Le opinioni di Mannoia e Gori

“Questo ‘politicamente corretto’ sta diventando insopportabile. Ecco, l’ho detto”. La cantante si è espressa sui social in risposta al pensiero di Giorgio Gori. Il sindaco di Bergamo aveva postato sul suo profilo Twitter un articolo che ripercorreva la polemica nata in Inghilterra dopo la messa in onda del musical interpretato da John Travolta e Olivia Newton-John. “Questa cosa sta diventando insopportabile”, aveva scritto Gori dando vita a una serie di commenti alla quale ha preso parte anche Mannoia. E se qualche seguace del revisionismo a tutti i costi dava manforte ai detrattori di Grease, in tanti - e tante – hanno dato ragione a Gori e Mannoia trovando inadeguata la condanna a posteriori di un film del 1978. “Mi sembra stiamo tornando ai tempi della caccia alle streghe e dei libri bruciati”, si legge in uno dei tanti commenti apparsi sotto il post “Arriverà un momento nel futuro che qualcuno dirà che la nostra visione del mondo era sbagliata. Non per questo si dovrà distruggere la storia”, scrive un altro utente.

Le accuse

A dare il via alla discussione era stato un articolo pubblicato dal tabloid britannico Daily Mail pochi giorni fa. Nel pezzo sono stati raccolti decine di commenti di sdegno di giovani britannici, che il giorno di Santo Stefano hanno visto "Grease" sul canale Bbc1. La messa in onda del musical girato nel 1978 ha generato un'ondata di sdegno sui social network, dove Grease è stato accusato di essere un film "sessista", "misogino", "omofobo" e che istigherebbe alla violenza sulle donne e al bullismo.
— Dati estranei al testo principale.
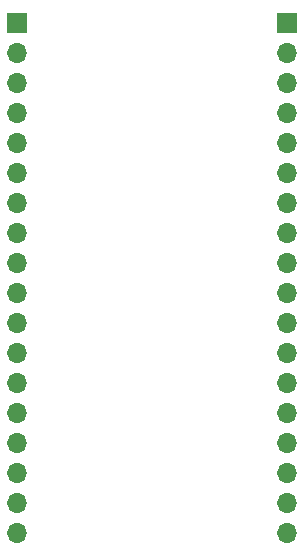
<source format=gbl>
G04 #@! TF.FileFunction,Copper,L2,Bot,Signal*
%FSLAX46Y46*%
G04 Gerber Fmt 4.6, Leading zero omitted, Abs format (unit mm)*
G04 Created by KiCad (PCBNEW 4.0.7-e2-6376~60~ubuntu17.10.1) date Sun Mar  4 19:18:17 2018*
%MOMM*%
%LPD*%
G01*
G04 APERTURE LIST*
%ADD10C,0.100000*%
%ADD11R,1.700000X1.700000*%
%ADD12O,1.700000X1.700000*%
G04 APERTURE END LIST*
D10*
D11*
X137160000Y-86360000D03*
D12*
X137160000Y-88900000D03*
X137160000Y-91440000D03*
X137160000Y-93980000D03*
X137160000Y-96520000D03*
X137160000Y-99060000D03*
X137160000Y-101600000D03*
X137160000Y-104140000D03*
X137160000Y-106680000D03*
X137160000Y-109220000D03*
X137160000Y-111760000D03*
X137160000Y-114300000D03*
X137160000Y-116840000D03*
X137160000Y-119380000D03*
X137160000Y-121920000D03*
X137160000Y-124460000D03*
X137160000Y-127000000D03*
X137160000Y-129540000D03*
D11*
X160020000Y-86360000D03*
D12*
X160020000Y-88900000D03*
X160020000Y-91440000D03*
X160020000Y-93980000D03*
X160020000Y-96520000D03*
X160020000Y-99060000D03*
X160020000Y-101600000D03*
X160020000Y-104140000D03*
X160020000Y-106680000D03*
X160020000Y-109220000D03*
X160020000Y-111760000D03*
X160020000Y-114300000D03*
X160020000Y-116840000D03*
X160020000Y-119380000D03*
X160020000Y-121920000D03*
X160020000Y-124460000D03*
X160020000Y-127000000D03*
X160020000Y-129540000D03*
M02*

</source>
Sotto accusa soprattutto una frase della celebre canzone “Summer Nights”, quando il coro dice “Tell me more, tell me more, did she put up a fight?” (“Dimmi di più, dimmi di più, lei ha lottato?”). Un passaggio interpretato dai detrattori come possibile incitamento allo stupro o comunque una normalizzazione della violenza sessuale. Ma a una parte degli spettatori inglesi non sono piaciuti neanche altri passaggi: la trasformazione finale del personaggio di Sandy, la scena in cui Putzie si sdraia sul pavimento per guardare sotto le gonne di due studentesse, la richiesta a tutti i ballerini di evitare di formare coppie dello stesso sesso. Da qui le accuse di sessismo, misoginia e omofobia. Alla fine qualcuno sul web ha persino chiesto la sua cancellazione dai palinsesti televisivi del Regno Unito.
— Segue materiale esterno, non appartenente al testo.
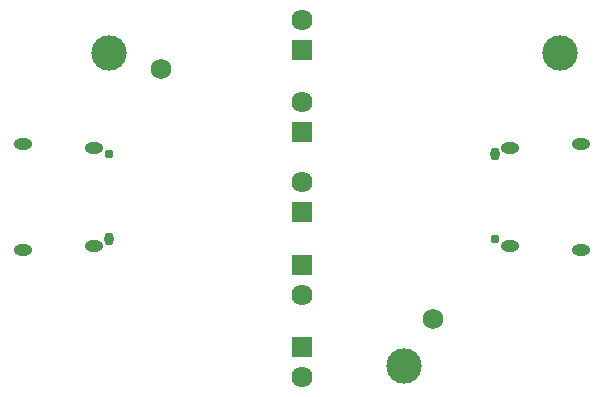
<source format=gbs>
G04*
G04 #@! TF.GenerationSoftware,Altium Limited,Altium Designer,20.1.11 (218)*
G04*
G04 Layer_Color=16711935*
%FSLAX24Y24*%
%MOIN*%
G70*
G04*
G04 #@! TF.SameCoordinates,54141B6B-DA1B-4774-B8CF-21792AEDCB4D*
G04*
G04*
G04 #@! TF.FilePolarity,Negative*
G04*
G01*
G75*
%ADD16C,0.1181*%
%ADD20O,0.0606X0.0370*%
%ADD21C,0.0311*%
%ADD22O,0.0311X0.0429*%
%ADD23C,0.0680*%
%ADD24R,0.0705X0.0705*%
%ADD25C,0.0705*%
D16*
X3781Y11681D02*
D03*
X13626Y1247D02*
D03*
X18817Y11682D02*
D03*
D20*
X19513Y5122D02*
D03*
Y8657D02*
D03*
X17170Y8516D02*
D03*
Y5264D02*
D03*
X945Y8657D02*
D03*
Y5122D02*
D03*
X3287Y5264D02*
D03*
Y8516D02*
D03*
D21*
X16678Y5472D02*
D03*
X3780Y8307D02*
D03*
D22*
X16678D02*
D03*
X3780Y5472D02*
D03*
D23*
X5534Y11154D02*
D03*
X14602Y2815D02*
D03*
D24*
X10226Y6382D02*
D03*
X10229Y11776D02*
D03*
Y9053D02*
D03*
Y4606D02*
D03*
Y1883D02*
D03*
D25*
X10226Y7382D02*
D03*
X10229Y12776D02*
D03*
Y10053D02*
D03*
Y3606D02*
D03*
Y883D02*
D03*
M02*

</source>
Correggere il passato con gli occhi di oggi

La notizia, che è rimbalzata sui siti d'informazione di mezzo mondo, ha fatto gridare allo scandalo. Perché se si mette in discussione "Grease", sotto la forca della cosiddetta censura in nome del politicamente corretto potrebbe finire quasi tutto l'archivio dei film celebri della storia del cinema. Ma non solo il cinema, l’ondata revisionista dovrebbe travolgere anche la letteratura, la pittura, le scultura e l’arte in generale. Troppo lavoro, meglio dedicarsi a fare sì che il presente sia meno discriminatorio piuttosto che cercare di correggere il passato, che può sempre essere riletto con uno sguardo critico ma non buttato via.